The fundamental problem is that the rerolled loop could have a trip count that doesn't fit into a single register, even if the original loop's trip count does fit (e.g. on a 32-bit target, the original loop has a trip count 2^31, we reroll by a factor of four, and the new loop has a trip count of 2^33). So handling overflow correctly in general requires some extra code in the rerolled loop.

In some cases, we could probably prove the trip count can't actually overflow. And in the cases where it could overflow, there are a few ways to handle it: we could emit an induction variable with an illegal type, or we could emit a nested loop. I'm not sure what the best approach is.

lib/Transforms/Scalar/LoopRerollPass.cpp
1415 ↗(On Diff #140701)

It will always be a SCEVAddRecExpr; we check earlier. (This is a fundamental part of proving that the rerolled loop is equivalent to the original loop.)

fhahn added a comment.Apr 24 2018, 2:04 PM

I am probably missing something, but maybe we could avoid the overflow by doing the re-writing of the induction variables/exit conditions closer to the original range for the induction variables?

The fundamental problem is that the rerolled loop could have a trip count that doesn't fit into a single register, even if the original loop's trip count does fit (e.g. on a 32-bit target, the original loop has a trip count 2^31, we reroll by a factor of four, and the new loop has a trip count of 2^33). So handling overflow correctly in general requires some extra code in the rerolled loop.

Ah okay. After a very brief look I thought we only support loops like for ( i = start; i < end; i += scale) for which trip count should be something like (end - start) / scale and the original i should fit into (start, end]. In that case, the induction variable in the re-rolled loop could fit into (start, end] too.

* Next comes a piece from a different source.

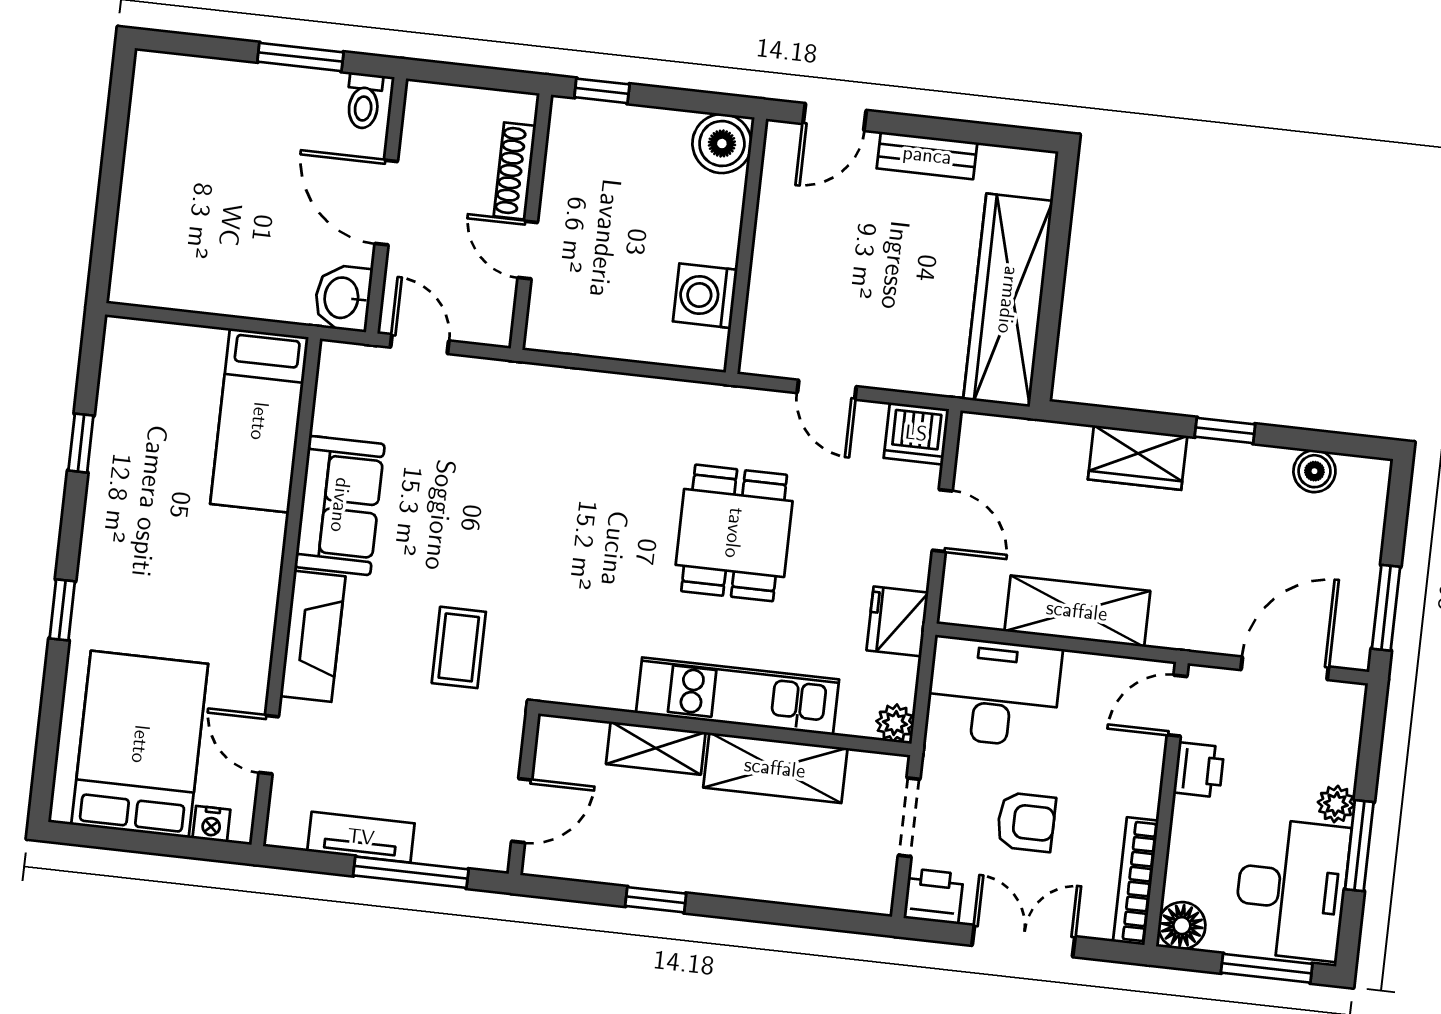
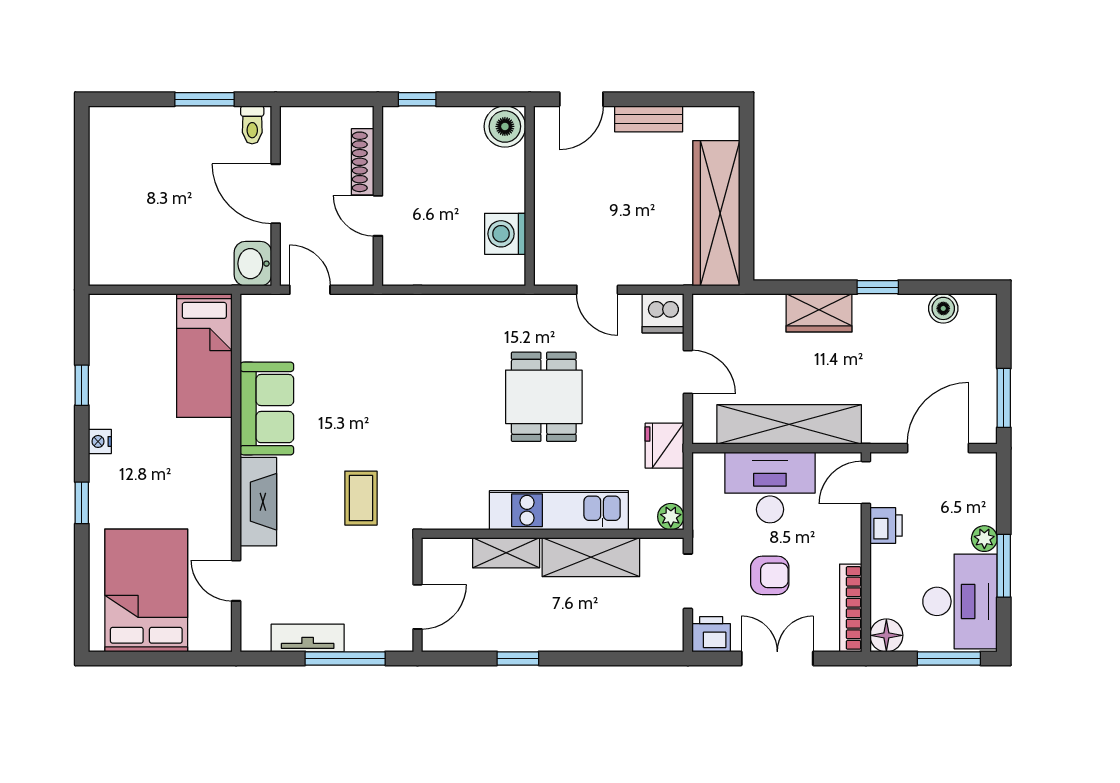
shelving: (1077, 611) -> (789, 424), width x1.47
desk: (994, 692) -> (770, 487), moved
nightstand: (211, 824) -> (100, 441), moved, turned 90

efriedma updated this revision to Diff 144259.Apr 26 2018, 6:44 PM

Address review comments

fhahn accepted this revision.Apr 30 2018, 1:36 AM

Thanks Eli, LGTM. As you said, I think the patch does not make things worse with respect to the FIXME you added and nicely simplifies the induction variable rewriting. It is probably best to wait a few days with committing though, in case James or @hfinkel have any additional thoughts.

This revision is now accepted and ready to land.Apr 30 2018, 1:36 AM
This revision was automatically updated to reflect the committed changes.